L'équipe évoquée s'était chargée de conduire les trois élus provinciaux, à la prison centrale de Kisangani.

C'est tard dans la nuit que « le ministre va contacter le Parquet général près la Cour d'Appel de la Tshopo pour fixer une audience en "flagrance" », raconte un des proches de l'un des élus détenus.

Le président de la chambre décidera de maintenir en détention ces trois députés provinciaux et fixera une audience publique lundi, 14 décembre.

Pendant ce temps, le président de l'Assemblée provinciale de la Tshopo Gilbert Bokungu Isongibi est quant à lui dans une mission presque du même ordre jusqu'au point kilométrique 165, sur la route nationale n°4, accompagné du directeur provincial de l'Office des Routes.

Plus tôt, dimanche 13 décembre aux heures vespérales, le président de l'Assemblée provinciale, de retour, il convoque une plénière en urgence pour le même lundi 14 décembre, afin d'analyser les dispositions de l'article 9 du règlement d'ordre intérieur de cet organe délibérant.

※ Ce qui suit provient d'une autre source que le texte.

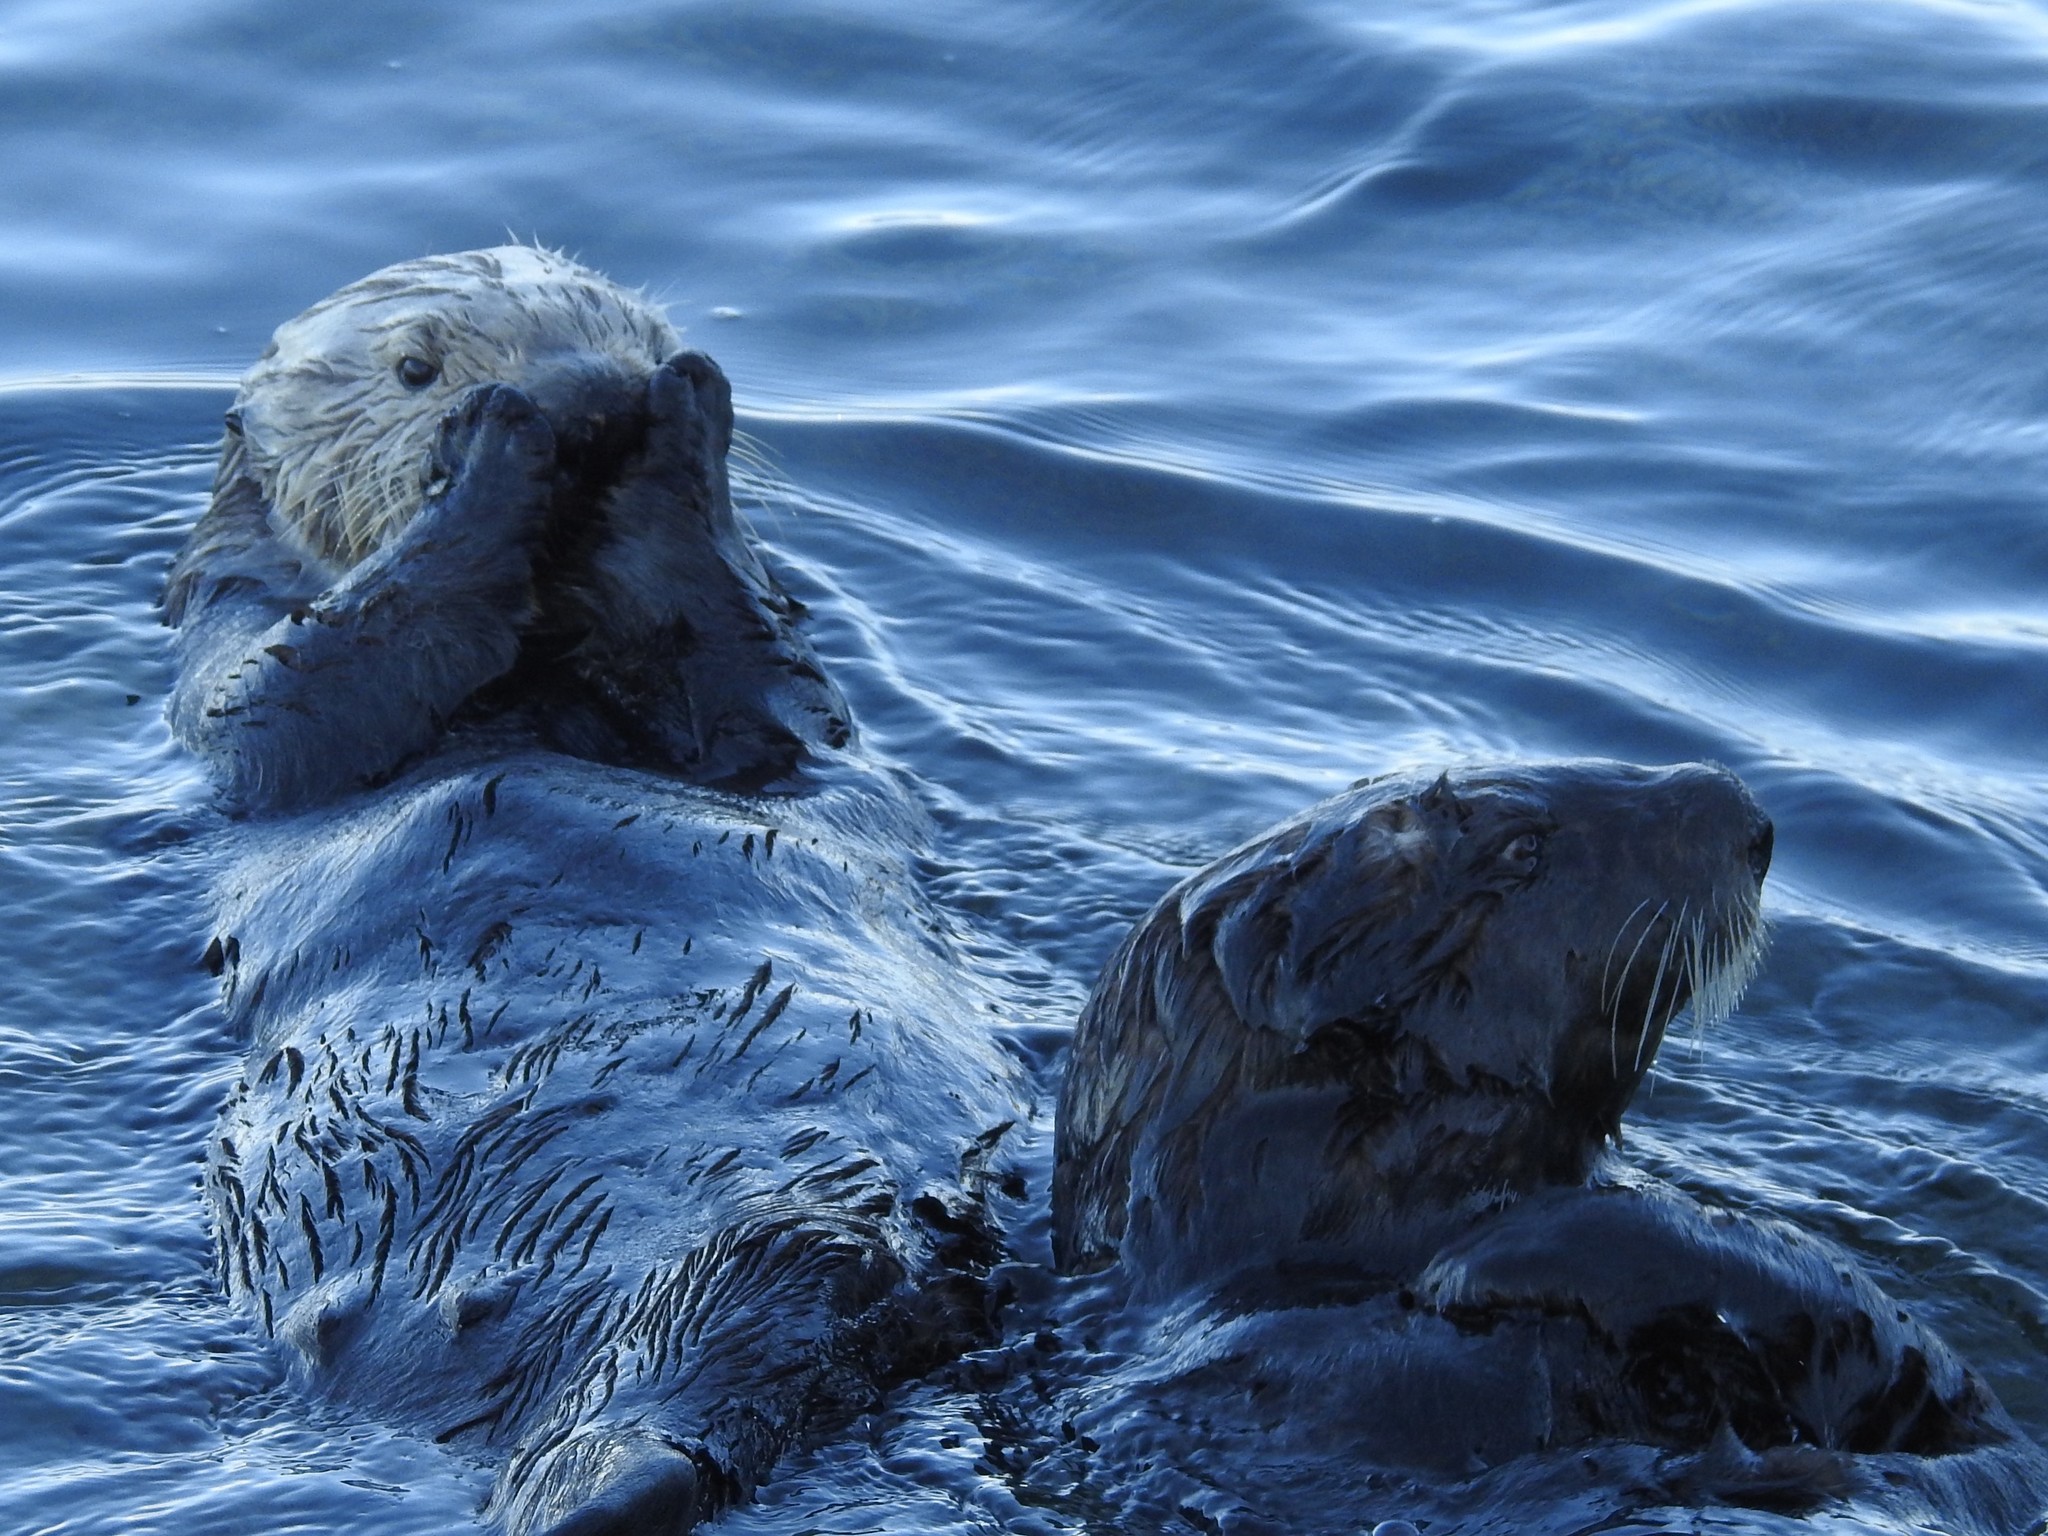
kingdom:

Il est 8 heures, la quasi-majorité des députés provinciaux présents à Kisangani actes leur présence à l'hémicycle provincial.

La plénière commence et à l'unanimité, ils votent pour la suspension de la détention de leurs collègues arrêtés.

Rapidement, la résolution du vote est transmise au premier président de la Cour d'Appel de Kisangani qui avait programmé une audience toujours en procédure de flagrance ce jour.

À l'issue d'une courte audience à la Cour d'Appel de la Tshopo, le président de la chambre et l'ensemble de membres de la composition prennent la décision de suspendre la détention de ces trois députés provinciaux qui vont devoir se présenter le 31 décembre courant.

Dans une interview accordée aux journalistes, le président de l'Assemblée provinciale Gilbert Bokungu rappelle les dispositions de l'article 9 de la loi 08/012 du 31 juillet 2008 portant principes fondamentaux relatifs à la libre administration des provinces qui disposent « qu'aucun député provincial ne peut être poursuivi, recherché, arrêté, détenu ou jugé en raison des opinions ou vote émis par lui dans l’exercice de ses fonctions. Il ne peut, en cours de session, être poursuivi ou arrêté, sauf en cas de flagrant délit, qu’avec l’autorisation de l’Assemblée provinciale. En dehors de sessions, il ne peut être arrêté qu’avec l’autorisation du Bureau de l’Assemblée provinciale, sauf en cas de flagrant délit, de poursuites autorisées ou de condamnation définitive. La détention ou la poursuite d’un député provincial est suspendue si l’Assemblée provinciale dont il est membre le requiert. La suspension ne peut excéder la durée de la session en cours. »

Dans un ordre de mission collectif numéro 035 signé par le président de l'Assemblée provinciale de la Tshopo en date du 11 décembre, concernant l'enquête par rapport à la résolution de l'Assemblée provinciale sur la problématique du pont bascule et à la barrière pk 23 route Ituri, le député Théoveul Lotika Likwela de la ville de Kisangani était désigné à la tête de cette mission, accompagné de 13 autres parmi ses collègues et deux experts.

Des témoignages recueillis sur place et selon un membre de cette délégation, les faits prémédités pour l'arrestation de ces députés provinciaux avait eu lieu avant même qu'ils ne démarrent ladite mission.

Pour rappel, ce pont bascule est installé au pk 13 sur la route nationale n°4, grâce au partenariat public-privé entre le gouvernement provincial et l'entreprise Weih Tech.

Cette dernière avait été dépossédée de son investissement par l'actuelle équipe de l'exécutif provincial qui y a installé ses agents.

Il convient de signifier que la grève des opérateurs économiques du mois dernier avait comme soubassement, la supression pure et simple de ce pont bascule, la détérioration très avancée, mieux la quasi-inexistance de cette route, l'unique capitole pour les camionnaires et autres usagers de la région ainsi que la multiplicité des taxes et autres services non autorisés à œuvrer dans différents postes frontaliers.